ТЕКСТ ДЛЯ ЧТЕНИЯ:
>>>>>
Однако сторонники новой живописи не особенно сожалели об этом, не видели большой беды в том, что новые иконы отличались от старых. На них, мол, изображены те же святые лица, достойные почитания. А что касается новой живописной манеры, то ведь и в древних иконах она отнюдь не везде одинакова. Всмотрись в них, призывали новаторы традиционалиста, «не увидишь ли и здесь какого-нибудь в красках либо в начертании лиц и в соразмерности членов различия»173. Новое художественное мышление неумолимо завоевывало всё новых и новых приверженцев, несмотря на еще достаточно сильную оппозицию традиционалистов.

Итак, к концу XVII в. в сфере иконописной практики фактически сформировались новые, не средневековые принципы художественного мышления и новые эстетические идеалы. Искусство и теория искусства еще формально не вышли полностью из-под влияния Церкви, но этот процесс уже активно развивался и привел на рубеже XVII-XVIII вв. к появлению мирского (нецерковного) искусства на государственном уровне.

С другой стороны, существенно изменились эстетические идеалы и в самой православно-церковной культуре. Завершился длительный и, пожалуй, главный и высший период ее развития – средневековый, отмеченный полным господством Церкви во всех сферах культуры. Новое время, а в России и государственные реформы Петра I существенно убавили влияние церковной идеологии и религиозного сознания на многие сферы культуры. Развивающееся мирское эстетическое сознание активно влияло и на православную культуру в целом, и на церковное искусство, в частности.

В результате в XVIII и XIX вв. официальная Церковь практически полностью отказалась от средневекового типа культового искусства, считая его устаревшим, не отвечающим духу православия. Древние иконы заменялись новыми, написанными в духе западноевропейской живописи – «живоподобными». Такая же участь постигла и старые настенные росписи. Они повсеместно сбивались со стен или покрывались штукатуркой и записывались новой живописью, отвечавшей изменившимся эстетическим вкусам «европеизированных» россиян эпохи Петра. Древняя иконопись сохранялась по окраинам империи да среди староверов. С середины XIX в. возрождается интерес к средневековым иконам, но уже не как к живым носителям православного духа, а как к предметам старины, к объектам археологической науки. Только к началу XX в. в России начали осознавать высокую художественно-эстетическую ценность древнерусской иконы, ею стали интересоваться коллекционеры и музеи как произведением искусства.

В советский период мужественными, а часто подвижническими усилиями всего нескольких десятков искусствоведов и реставраторов были спасены и бережно сохранены для потомства бесценные сокровища древнерусской живописи, проводилась кропотливая работа по изучению, реставрации, консервации ценнейших икон и росписей. В последнее, постсоветское, десятилетие XX в. бесценные памятники древнерусского искусства, спасенные ценой неимоверных усилий подвижниками русской культуры от большевистского нашествия, оказались опять под угрозой уничтожения. И теперь, как это ни парадоксально и ни печально, угроза идет со стороны Церкви, точнее, от некоторых не в меру ретивых клириков-неофитов, новообращенных верующих и необразованных, но высоко вознесшихся госчиновников, привыкших во всем угождать господствующей на сей момент идеологически оформленной прихоти.
<<<<<
УСЛОВИЕ ЗАДАНИЯ A: Продублируй из текста об иконописи отрезок от слов «В советский период» до слов «идеологически оформленной прихоти.».
УСЛОВИЕ ЗАДАНИЯ B: Переведи на английский язык предложение из текста об иконописи: «Древняя иконопись сохранялась по окраинам империи да среди староверов.»
УСЛОВИЕ ЗАДАНИЯ C: Продолжи текст о судьбе древнерусской иконописи, начав сразу после его последнего предложения.

ЗАПИСАННЫЕ СВЕДЕНИЯ:
>>>>>
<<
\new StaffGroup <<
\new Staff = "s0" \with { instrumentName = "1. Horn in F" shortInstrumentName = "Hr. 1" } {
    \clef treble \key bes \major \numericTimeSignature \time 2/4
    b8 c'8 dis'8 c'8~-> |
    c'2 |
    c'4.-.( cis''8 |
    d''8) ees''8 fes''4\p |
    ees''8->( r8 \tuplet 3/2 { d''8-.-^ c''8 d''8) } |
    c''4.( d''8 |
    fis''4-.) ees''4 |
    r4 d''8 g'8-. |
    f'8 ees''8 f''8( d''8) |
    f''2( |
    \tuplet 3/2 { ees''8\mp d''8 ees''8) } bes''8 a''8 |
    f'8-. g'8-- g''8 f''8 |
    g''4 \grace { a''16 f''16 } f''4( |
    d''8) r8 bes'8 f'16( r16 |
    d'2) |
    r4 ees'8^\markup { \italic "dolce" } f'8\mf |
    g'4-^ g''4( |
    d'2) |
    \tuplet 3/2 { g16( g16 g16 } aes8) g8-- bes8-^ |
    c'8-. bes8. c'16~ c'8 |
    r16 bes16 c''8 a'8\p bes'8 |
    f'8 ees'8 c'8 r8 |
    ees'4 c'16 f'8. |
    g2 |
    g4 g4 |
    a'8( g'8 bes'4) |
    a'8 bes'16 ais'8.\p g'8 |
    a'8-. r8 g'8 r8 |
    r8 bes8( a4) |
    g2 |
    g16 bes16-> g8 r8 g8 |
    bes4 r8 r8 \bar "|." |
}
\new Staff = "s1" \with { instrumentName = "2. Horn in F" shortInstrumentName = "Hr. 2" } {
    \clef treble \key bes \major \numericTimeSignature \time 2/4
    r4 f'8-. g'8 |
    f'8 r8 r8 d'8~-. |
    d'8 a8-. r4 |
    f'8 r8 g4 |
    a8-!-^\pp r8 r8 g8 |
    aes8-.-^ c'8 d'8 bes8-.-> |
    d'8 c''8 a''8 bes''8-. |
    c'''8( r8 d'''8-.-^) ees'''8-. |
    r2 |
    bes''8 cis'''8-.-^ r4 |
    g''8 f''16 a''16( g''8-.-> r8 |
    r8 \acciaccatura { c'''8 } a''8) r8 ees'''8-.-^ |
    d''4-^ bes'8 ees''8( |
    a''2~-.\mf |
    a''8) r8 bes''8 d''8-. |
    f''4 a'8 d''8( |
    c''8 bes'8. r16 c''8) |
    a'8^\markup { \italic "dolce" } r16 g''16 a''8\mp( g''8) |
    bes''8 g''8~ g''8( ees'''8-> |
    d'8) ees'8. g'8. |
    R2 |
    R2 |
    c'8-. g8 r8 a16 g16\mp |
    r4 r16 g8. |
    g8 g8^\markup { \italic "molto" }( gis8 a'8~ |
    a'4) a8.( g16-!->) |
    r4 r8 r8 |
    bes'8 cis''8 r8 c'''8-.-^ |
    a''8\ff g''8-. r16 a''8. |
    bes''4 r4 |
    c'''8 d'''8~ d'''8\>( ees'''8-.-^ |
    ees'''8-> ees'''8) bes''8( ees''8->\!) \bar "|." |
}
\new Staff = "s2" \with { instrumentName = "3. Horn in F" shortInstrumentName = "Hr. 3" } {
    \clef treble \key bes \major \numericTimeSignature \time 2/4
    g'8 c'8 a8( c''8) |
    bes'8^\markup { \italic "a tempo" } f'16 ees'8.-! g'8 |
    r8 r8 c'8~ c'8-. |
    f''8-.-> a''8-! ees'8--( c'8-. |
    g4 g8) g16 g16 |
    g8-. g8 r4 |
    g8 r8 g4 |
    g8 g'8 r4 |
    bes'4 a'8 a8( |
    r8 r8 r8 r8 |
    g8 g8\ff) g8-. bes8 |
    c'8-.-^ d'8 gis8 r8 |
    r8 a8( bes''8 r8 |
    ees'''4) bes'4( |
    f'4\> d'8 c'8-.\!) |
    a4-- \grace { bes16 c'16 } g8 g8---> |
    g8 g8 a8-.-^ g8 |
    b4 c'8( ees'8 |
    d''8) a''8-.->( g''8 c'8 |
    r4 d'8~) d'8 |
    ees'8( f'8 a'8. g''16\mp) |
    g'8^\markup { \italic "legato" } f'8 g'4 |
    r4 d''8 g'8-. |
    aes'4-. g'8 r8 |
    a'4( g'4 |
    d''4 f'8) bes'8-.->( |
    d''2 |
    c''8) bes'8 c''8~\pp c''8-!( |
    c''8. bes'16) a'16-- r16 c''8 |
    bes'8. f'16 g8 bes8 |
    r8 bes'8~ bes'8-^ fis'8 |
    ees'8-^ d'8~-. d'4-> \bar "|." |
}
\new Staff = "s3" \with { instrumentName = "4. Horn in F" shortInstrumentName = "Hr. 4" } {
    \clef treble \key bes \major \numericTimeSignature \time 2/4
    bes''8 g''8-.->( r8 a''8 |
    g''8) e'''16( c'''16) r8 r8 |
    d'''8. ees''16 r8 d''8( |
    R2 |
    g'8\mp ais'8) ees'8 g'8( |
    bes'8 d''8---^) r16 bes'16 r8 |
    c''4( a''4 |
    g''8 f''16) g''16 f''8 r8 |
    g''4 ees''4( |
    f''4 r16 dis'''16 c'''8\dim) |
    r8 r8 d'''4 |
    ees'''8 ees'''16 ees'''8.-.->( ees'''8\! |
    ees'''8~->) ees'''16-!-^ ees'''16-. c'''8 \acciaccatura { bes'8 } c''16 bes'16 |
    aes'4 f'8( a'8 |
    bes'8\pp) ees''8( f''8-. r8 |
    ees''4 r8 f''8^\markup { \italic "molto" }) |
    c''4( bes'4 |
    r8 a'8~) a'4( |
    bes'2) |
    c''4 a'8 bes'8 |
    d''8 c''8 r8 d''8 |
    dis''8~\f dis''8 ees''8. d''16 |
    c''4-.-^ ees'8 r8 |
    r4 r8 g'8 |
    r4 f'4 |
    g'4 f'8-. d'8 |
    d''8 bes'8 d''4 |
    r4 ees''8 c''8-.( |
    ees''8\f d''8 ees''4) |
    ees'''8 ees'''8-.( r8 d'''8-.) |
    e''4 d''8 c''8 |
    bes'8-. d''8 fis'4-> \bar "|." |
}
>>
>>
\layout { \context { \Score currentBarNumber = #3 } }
<<<<<
>>>>>
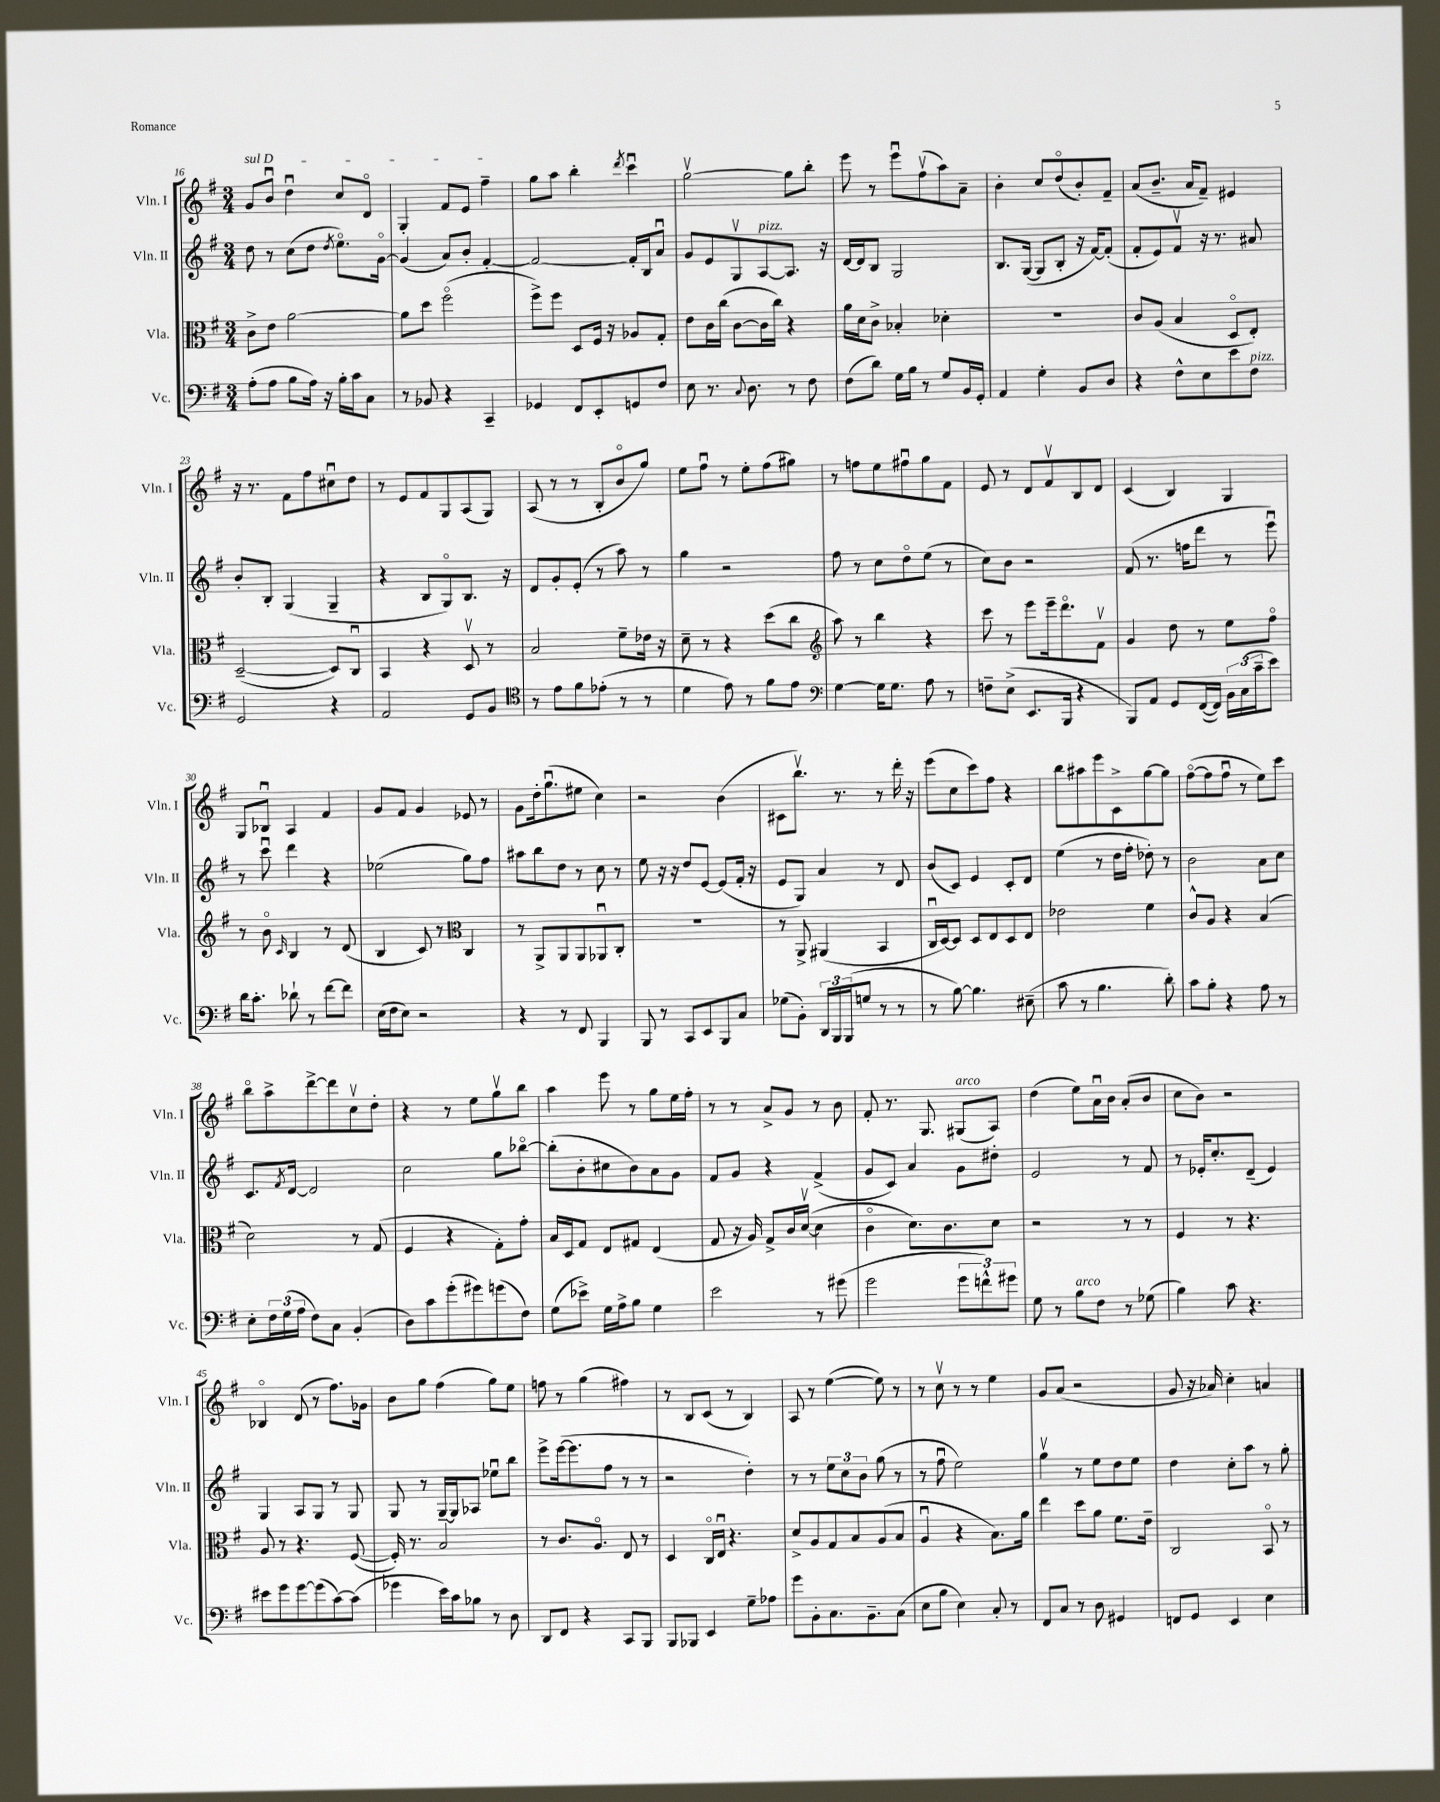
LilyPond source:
<<<<<
ВЕРНЫЙ ОТВЕТ A:
В советский период мужественными, а часто подвижническими усилиями всего нескольких десятков искусствоведов и реставраторов были спасены и бережно сохранены для потомства бесценные сокровища древнерусской живописи, проводилась кропотливая работа по изучению, реставрации, консервации ценнейших икон и росписей. В последнее, постсоветское, десятилетие XX в. бесценные памятники древнерусского искусства, спасенные ценой неимоверных усилий подвижниками русской культуры от большевистского нашествия, оказались опять под угрозой уничтожения. И теперь, как это ни парадоксально и ни печально, угроза идет со стороны Церкви, точнее, от некоторых не в меру ретивых клириков-неофитов, новообращенных верующих и необразованных, но высоко вознесшихся госчиновников, привыкших во всем угождать господствующей на сей момент идеологически оформленной прихоти.

ВЕРНЫЙ ОТВЕТ B: Ancient icon painting survived on the outskirts of the empire and among the Old Believers.

ВЕРНЫЙ ОТВЕТ C:
Сей совокупный и достаточно сильный хор, поддержанный и некоторыми стоящими около культуры крикливыми деятелями, требует вернуть все средневековые произведения искусства Церкви для культового использования, что чисто теоретически, может быть, и имеет какой-то смысл, но практически, если эту акцию реализовывать сегодня, что, к сожалению, во многих местах России, да и в самой столице частично осуществляется, чревато уничтожением ценнейшего и, без сомнения, главного от русского Средневековья духовнохудожественного наследия. Не вдаваясь в подробности, подчеркну только, что сегодня Русская Православная Церковь ни материально, ни нравственно, ни в научно-техническом отношении не готова бережно принять, научно сохранить (а это трудная задача даже в техническом отношении) и сделать достоянием всего человечества шедевры русского средневекового искусства – зодчества, иконописи, церковных росписей, шитья, древних рукописей. Время для этого еще не пришло. Пока эти функции обязано выполнять государство, хотя бы так, как оно осуществляло это в последние десятилетия советской власти (60–80-е гг. XX в.). Для целей же современного богослужения и религиозного обихода вполне подходят изделия современных иконописцев, которые в постсоветский период во множестве выросли у церковных стен и наплодили бесчисленные копии, импровизации, вариации на темы классических образцов древнерусской иконописи. При всей спорности духовно-художественной ценности этих ремейков и симулякров древнерусской иконописи, они после освящения несомненно могут выполнять свои культовые функции, и, пожалуй, даже более благочестиво, чем церковная «живоподобная» живопись XIX в.

* * *

141

Существует несколько вариантов издания материалов «Стоглава». В данной работе я использую издание Д.Е. Кожанчикова: Стоглав. СПб., 1863 (с указанием в скобках главы и страницы).

142

Это требование высокого художественного достоинства от иконописания восходит еще к Определению VII Вселенского собора (определялось делать изображения на любом веществе, «только бы сделаны были приличным образом») и считалось как бы само собой разумеющимся. Акцент на нем будут делать только в XVII в., когда наметится существенный кризис иконописи.

143

Висковатый Иван Михайлович (ум. 1570) – политический деятель, дипломат при дворе Ивана IV, автор рассуждений об иконах. Выходец из низов, достигший на волне опричнины должности думного дъяка, главы Посольской избы, ведавшего внешней политикой Руси того времени. Иностранцы именовали его «канцлером». В результате придворных интриг во время кризиса опричнины был казнен. Публично выступил противником новых символических икон и росписей, появившихся в Кремле после пожара 1547 г. Представил царю письменные возражения и добился созыва в конце 1553 – начале 1554 г. специального Собора, посвященного этому вопросу. Собор, возглавлявшийся митрополитом Макарием, не поддержал дьяка и принудил покаяться в своих «сумнениях». Изд.: Розыск или список о богохулных строках о сумнении святых честных икон диака Ивана Михайлова сына Висковатаго в лето 7062 //ЧОИДР. 1958. Кн. 2, отд. 3.

144

Некоторые из этих работ см. в изд: Подобедова О.И. Московская школа живописи при Иване IV: Работы в Московском Кремле 40–70-х годов XVI века. М., 1972.

145

См.: Моск. соб. 3,5,8,9,13,14; Розыск 2,14,17.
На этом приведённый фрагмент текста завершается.